Goodbye, Ruby Tuesday; Hello, Truffles Cafe

Across from Lenox Square, a chain redo in Buckhead

It’s Sunday night and we’re dining at a relatively new restaurant across the street from Lenox Square, Truffles Cafe (3345 Lenox Road, 404-364-9050). Frankly, I’m following AJC dining critic John Kessler here. A friend mentioned Kessler’s recent review and I’d instantly balked.

“This isn’t related to the Truffles Cafe in Hilton Head, is it?” I asked.

Sure enough, it belongs to the same people whose restaurant I visited quite a few times in visits to the South Carolina resort about — what? — 25 years ago. That was a strange period of my life, to say the least. I was flat broke. Fortunately, I had a few friends with more money than Rev. Harold Camping. One of them took it upon herself to provide me respite from a life of continually pending eviction and invited me to her resort home in Hilton Head frequently.

Truffles had been open a couple of years then and my friend insisted we eat there frequently. I was also visiting a friend in Savannah a lot at the time. We often dined at the new Elizabeth on 37th, a restaurant that became one of the main influences in the development of New Southern cuisine.

Truffles was laid-back and cozy; the food was well-prepared; prices were moderate. Elizabeth’s, though certainly Southern, was more formal and cutting-edge ... and you certainly paid for the difference.

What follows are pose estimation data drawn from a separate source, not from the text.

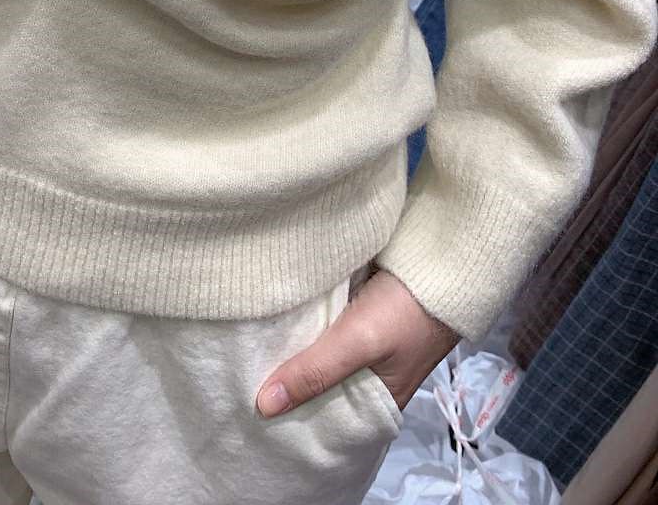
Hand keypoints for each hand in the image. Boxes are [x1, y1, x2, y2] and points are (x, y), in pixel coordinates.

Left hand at [255, 267, 459, 418]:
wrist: (438, 259)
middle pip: (316, 383)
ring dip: (290, 348)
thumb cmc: (406, 311)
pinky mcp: (354, 313)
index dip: (291, 416)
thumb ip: (317, 371)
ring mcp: (359, 343)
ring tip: (245, 349)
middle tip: (239, 375)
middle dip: (284, 378)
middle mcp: (366, 376)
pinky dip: (302, 323)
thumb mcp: (359, 342)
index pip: (325, 419)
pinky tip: (271, 319)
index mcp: (375, 401)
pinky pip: (321, 325)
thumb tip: (265, 405)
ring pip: (315, 352)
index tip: (250, 411)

Truffles retains those same features in its new Atlanta location, the first in a plan to expand beyond Hilton Head (where there are three of the restaurants now). The Lenox restaurant was formerly a Ruby Tuesday. As Truffles, it operates under a licensing agreement that Ruby Tuesday’s CEO made with the founder of Truffles, his brother. The idea was to provide Buckhead something of a higher quality than the downwardly mobile Ruby Tuesday.

For the most part, our meal was OK — not innovative, not great, not bad, not expensive. Notice I’m defining it by what it was not. It was not a place I’d return to, even if marooned in the horror of shopping at Lenox.

It was not, for further example, lovely. The dining room’s pitched ceiling is festooned with mammoth faux lamp shades. Rectangular, horizontal windows reminded me of a train’s. Overall, the dining room and the adjoining a bar area are kind of gloomy.

My meal started with chicken-almond soup. This was by far the worst item to hit our table. Its texture reminded me of the glutinous state of some Campbell’s soups before water is added. Flavor was nonexistent except for the crunch of a few slivered almonds. New rule: If you can’t gargle the soup, it’s no good (purées exempted).

Wayne ordered what turned out to be a very good Caesar salad with white anchovies. Many restaurants could learn from Truffles what a real Caesar should taste like. I bet a lot of people have no idea.

Entrées were each yin and yang in their ways. I ordered sliced pork tenderloin. Our terrific server recommended I order it medium-rare — something you don’t hear much in the overcooking South — and it was perfect. But, in true Southern fashion, the pork was under an overly sweet sauce that was insufficiently tempered by an alleged “mild chili rub.” I guess this is really what people want to do with otherwise great-tasting meat. Strange. At least green beans on the side were all they should be in early summer and were unpolluted.

Wayne ordered a double boneless breast of chicken topped with blue cheese, chunks of bacon and a chipotle barbecue drizzle. The menu also mentioned red onion, but didn’t explain that it was chopped and completely covered the chicken, dominating the otherwise effectively balanced flavors. It surprises me how often restaurants dump raw onions on food with no warning of the quantity these days.

Wayne complained and that initiated the most surprising thing about the restaurant. The staff turned into a gaggle of Mother Teresas. They offered to redo the entrée. They tried to ply us with extra food. They bared their backs to be whipped with our forks. (OK, not really, but close in spirit.)

Wayne explained that it was easy enough to scrape away the onions, despite them being somewhat glued to the melted cheese. He just wanted to give them advice. Nonetheless, the staff added an extra dessert to our order of decent Key lime pie. They brought out a warmed, gigantic butterscotch brownie topped with vanilla ice cream, caramel sauce and chocolate syrup.

“That’s very nice of you to add an extra two thousand calories to our meal,” I joked to the server. It reminded me of a similar dessert at Chili’s that has been ranked one of the most calorific in America. And like that dessert, Truffle’s is outrageously good because it’s so fatty, sweet, chocolaty and momentarily deludes you into thinking you’re a teenager with a jet-propelled metabolism.

What is going on here, really? It’s an explicit attempt to provide an upgrade of Ruby Tuesday, of course. But does it? Yes, 25 years ago, Truffles was a pleasant beach-town hangout with some spiffy recipes. I’m not sure the present menu — basically the same as the Hilton Head one — brings enough improvement to warrant a significant increase in business. As I said, I won’t be going back.